Abstract

Poor prognosis in nasopharyngeal carcinoma patients may result from resistance to the apoptosis-inducing effect of radio- and/or chemotherapy. Apoptosis depends on proper activation of caspase 3, resulting in cleavage of key proteins like PARP-1. To investigate whether disruption of the apoptosis pathway results in therapy-resistant tumour cells, we investigated whether absence of caspase 3 activation in tumour biopsies of nasopharyngeal carcinoma patients is related to poor clinical outcome.
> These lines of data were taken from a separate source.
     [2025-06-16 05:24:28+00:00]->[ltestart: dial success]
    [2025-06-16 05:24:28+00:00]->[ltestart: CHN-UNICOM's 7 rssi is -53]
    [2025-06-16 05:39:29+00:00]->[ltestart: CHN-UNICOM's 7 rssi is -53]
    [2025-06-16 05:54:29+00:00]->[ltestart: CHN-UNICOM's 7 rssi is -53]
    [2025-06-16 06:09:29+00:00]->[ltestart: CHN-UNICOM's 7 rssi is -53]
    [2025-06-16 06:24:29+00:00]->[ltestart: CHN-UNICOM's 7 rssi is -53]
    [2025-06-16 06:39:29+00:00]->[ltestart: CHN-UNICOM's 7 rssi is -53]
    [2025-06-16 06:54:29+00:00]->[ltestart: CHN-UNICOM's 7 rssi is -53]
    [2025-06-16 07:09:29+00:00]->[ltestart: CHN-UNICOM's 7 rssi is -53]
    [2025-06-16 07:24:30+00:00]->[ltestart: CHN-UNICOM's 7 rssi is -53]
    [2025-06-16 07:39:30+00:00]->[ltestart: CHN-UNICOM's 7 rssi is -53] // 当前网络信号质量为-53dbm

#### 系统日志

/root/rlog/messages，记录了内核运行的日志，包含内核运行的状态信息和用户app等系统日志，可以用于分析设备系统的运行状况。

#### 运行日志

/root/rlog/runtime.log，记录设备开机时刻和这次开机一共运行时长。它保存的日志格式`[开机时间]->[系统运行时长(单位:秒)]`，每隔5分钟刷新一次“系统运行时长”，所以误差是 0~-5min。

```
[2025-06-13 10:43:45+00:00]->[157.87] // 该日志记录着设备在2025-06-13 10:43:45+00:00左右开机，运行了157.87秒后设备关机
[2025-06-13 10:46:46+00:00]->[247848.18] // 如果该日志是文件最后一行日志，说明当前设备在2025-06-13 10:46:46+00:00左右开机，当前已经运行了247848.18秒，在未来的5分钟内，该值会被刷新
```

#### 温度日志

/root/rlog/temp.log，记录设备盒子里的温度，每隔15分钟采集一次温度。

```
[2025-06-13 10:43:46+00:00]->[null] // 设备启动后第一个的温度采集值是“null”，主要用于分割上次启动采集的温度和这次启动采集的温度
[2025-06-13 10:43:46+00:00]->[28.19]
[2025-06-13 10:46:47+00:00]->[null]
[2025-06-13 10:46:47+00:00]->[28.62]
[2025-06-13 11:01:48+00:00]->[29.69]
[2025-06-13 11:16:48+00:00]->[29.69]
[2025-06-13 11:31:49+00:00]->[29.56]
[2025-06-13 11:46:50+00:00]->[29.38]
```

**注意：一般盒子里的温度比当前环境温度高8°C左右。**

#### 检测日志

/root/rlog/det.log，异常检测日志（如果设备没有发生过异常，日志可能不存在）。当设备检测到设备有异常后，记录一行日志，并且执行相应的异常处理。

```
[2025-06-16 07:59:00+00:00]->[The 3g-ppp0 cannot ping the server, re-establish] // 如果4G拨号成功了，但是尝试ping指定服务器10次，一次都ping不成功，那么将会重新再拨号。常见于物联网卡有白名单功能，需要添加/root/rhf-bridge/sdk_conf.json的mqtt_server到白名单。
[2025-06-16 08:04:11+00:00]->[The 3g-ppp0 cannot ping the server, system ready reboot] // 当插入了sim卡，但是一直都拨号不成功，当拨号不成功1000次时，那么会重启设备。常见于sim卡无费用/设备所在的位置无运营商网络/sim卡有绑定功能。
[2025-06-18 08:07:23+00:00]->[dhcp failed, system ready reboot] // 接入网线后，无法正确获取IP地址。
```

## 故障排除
Moreover, we investigated whether absence of caspase 3 activation is related to loss of procaspase 3 expression or expression of the apoptosis regulators p53, bcl-2 and XIAP. We studied 36 Indonesian nasopharyngeal carcinoma patients without evidence of distant metastases who were treated with curative intent by radiotherapy only. Activation of caspase 3 and expression of the different markers were determined using specific antibodies. Levels of caspase 3 activation were determined by quantifying positively staining tumour cells. Nasopharyngeal carcinoma-derived C15 and C17 tumour cells were used as control. Absence of caspase 3 activation was strongly related to a poor clinical response to radiotherapy and to a higher T and N stage, resulting in a particularly poor clinical outcome with regard to progression-free (P<0.0001) and overall survival time (P<0.0001). Absence of caspase 3 activation was significantly correlated to loss of expression of procaspase 3 (P=0.04). In nasopharyngeal carcinoma patients treated with curative intent, absence of active caspase 3-positive neoplastic cells predicts rapid fatal outcome, and is associated with poor response to radiotherapy and high T and N stage at time of presentation.